Mille milles derrière, Arnaud Boissières (La Mie Câline – Artisans Artipôle), Alan Roura (La Fabrique), Jérémie Beyou (Charal) et Pip Hare (Medallia) se préparent à parer le cap Horn. Sans doute n’en verront-ils pas grand-chose, comme l’explique Jérémie Beyou, qui franchira le cap Horn pour la troisième fois en quatre ans : « J’ai mis du temps à passer le premier, c’était lors du dernier Vendée Globe, puis j’ai récidivé ensuite lors de la Volvo Ocean Race. Et, les deux fois, j’ai vu le caillou. Ce ne sera sans doute pas le cas cette fois-ci : une dépression secondaire naît dans notre Nord, on va s’en éloigner.
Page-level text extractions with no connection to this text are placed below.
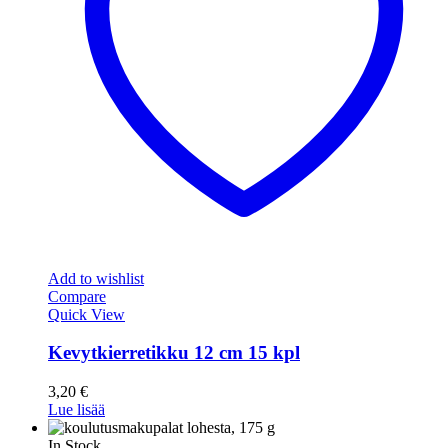
Add to wishlist
Compare
Quick View
Kevytkierretikku 12 cm 15 kpl
3,20
€
Lue lisää
In Stock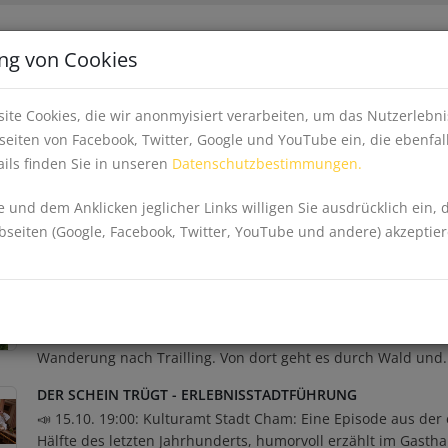
Apps
Inhalte fe
ng von Cookies
EINKAUFEN, WIRTSCHAFT & GESUNDHEIT
EV
ite Cookies, die wir anonmyisiert verarbeiten, um das Nutzerleb
eiten von Facebook, Twitter, Google und YouTube ein, die ebenfal
ils finden Sie in unseren
Datenschutzbestimmungen.
 und dem Anklicken jeglicher Links willigen Sie ausdrücklich ein, 
eiten (Google, Facebook, Twitter, YouTube und andere) akzeptier
WALD UND WIESENWANDERUNG
📣 21.08. 09:15: Gebietsbetreuerin Naturpark Anette Lafaire: 
fahren von Lam mit der Bahn nach Arrach und beginnen dor
Wanderung nach Trailling. Von dort geht es durch Wald und.
DER SCHEIN TRÜGT - ERLEBNISSTADTFÜHRUNG
📣 15.10. 19:00: Kulturamt Stadt Cham: Eine Episode aus der 
Hälfte des letzten Jahrhunderts, humorvoll erzählt im Gasth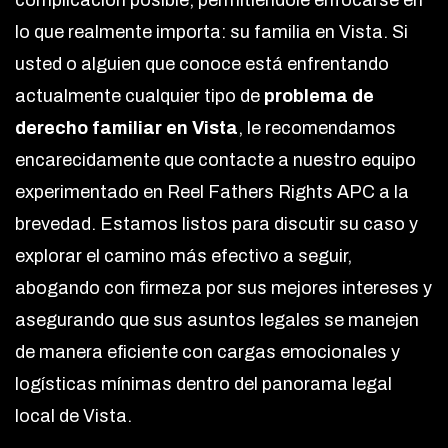
complicación posible, permitiéndole enfocarse en
lo que realmente importa: su familia en Vista. Si
usted o alguien que conoce está enfrentando
actualmente cualquier tipo de
problema de
derecho familiar en Vista
, le recomendamos
encarecidamente que contacte a nuestro equipo
experimentado en Reel Fathers Rights APC a la
brevedad. Estamos listos para discutir su caso y
explorar el camino más efectivo a seguir,
abogando con firmeza por sus mejores intereses y
asegurando que sus asuntos legales se manejen
de manera eficiente con cargas emocionales y
logísticas mínimas dentro del panorama legal
local de Vista.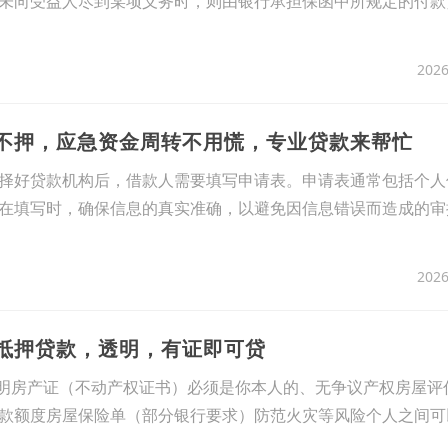
未向受益人尽到某项义务时，则由银行承担保函中所规定的付款
2026
款不押，应急资金周转不用慌，专业贷款来帮忙
择好贷款机构后，借款人需要填写申请表。申请表通常包括个人
在填写时，确保信息的真实准确，以避免因信息错误而造成的审
2026
房抵押贷款，透明，有证即可贷
说明房产证（不动产权证书）必须是你本人的、无争议产权房屋评
款额度房屋保险单（部分银行要求）防范火灾等风险个人之间可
Mais je ne serai pas fâché de quitter ce Pacifique, qui a été un vrai rouleau compresseur ». Le retour sur des routes a priori mieux pavées devrait s’opérer dans l’après-midi.

 

Isabelle Joschke, bientôt la fin du bagne 

Entre ces groupes, Isabelle Joschke (MACSF) se débat et résiste dans son IMOCA dont la quille n’est plus fixe. Dans une douzaine d’heures, la navigatrice contrainte à l’abandon sortira de la dépression qui l’a malmenée hier, notamment dans un départ au vrac. Une fois sortie de la zone de danger, Isabelle Joschke, avec Alain Gautier son team manager et la direction de course chercheront la voie la plus sûre et la plus efficace pour ramener le bateau à bon port.
 
Derrière enfin, Clément Giraud (Compagnie du Lit – Jiliti) et Miranda Merron (Campagne de France) sont à l’avant d’une dépression qui va leur passer dessus, mais ils resteront dans le Nord des vents les plus forts.
 
Hors-course mais déterminée à avancer vite, Sam Davies est passée devant Alexia Barrier (TSE – 4myPlanet) et Ari Huusela (STARK). Les deux concurrents ont des options différentes : le Sud pour la navigatrice, qui va essayer de se laisser porter le plus longtemps possible par la dépression qui arrive dans son dos ; le Nord pour le Finlandais, qui choisit régulièrement les options les plus sûres, et qui n’y perd finalement pas au change. En queue de peloton enfin, Sébastien Destremau (merci) bénéficie pour l’heure de conditions maniables pour ses premiers milles dans le Pacifique, à 7 108 milles de Maître CoQ IV.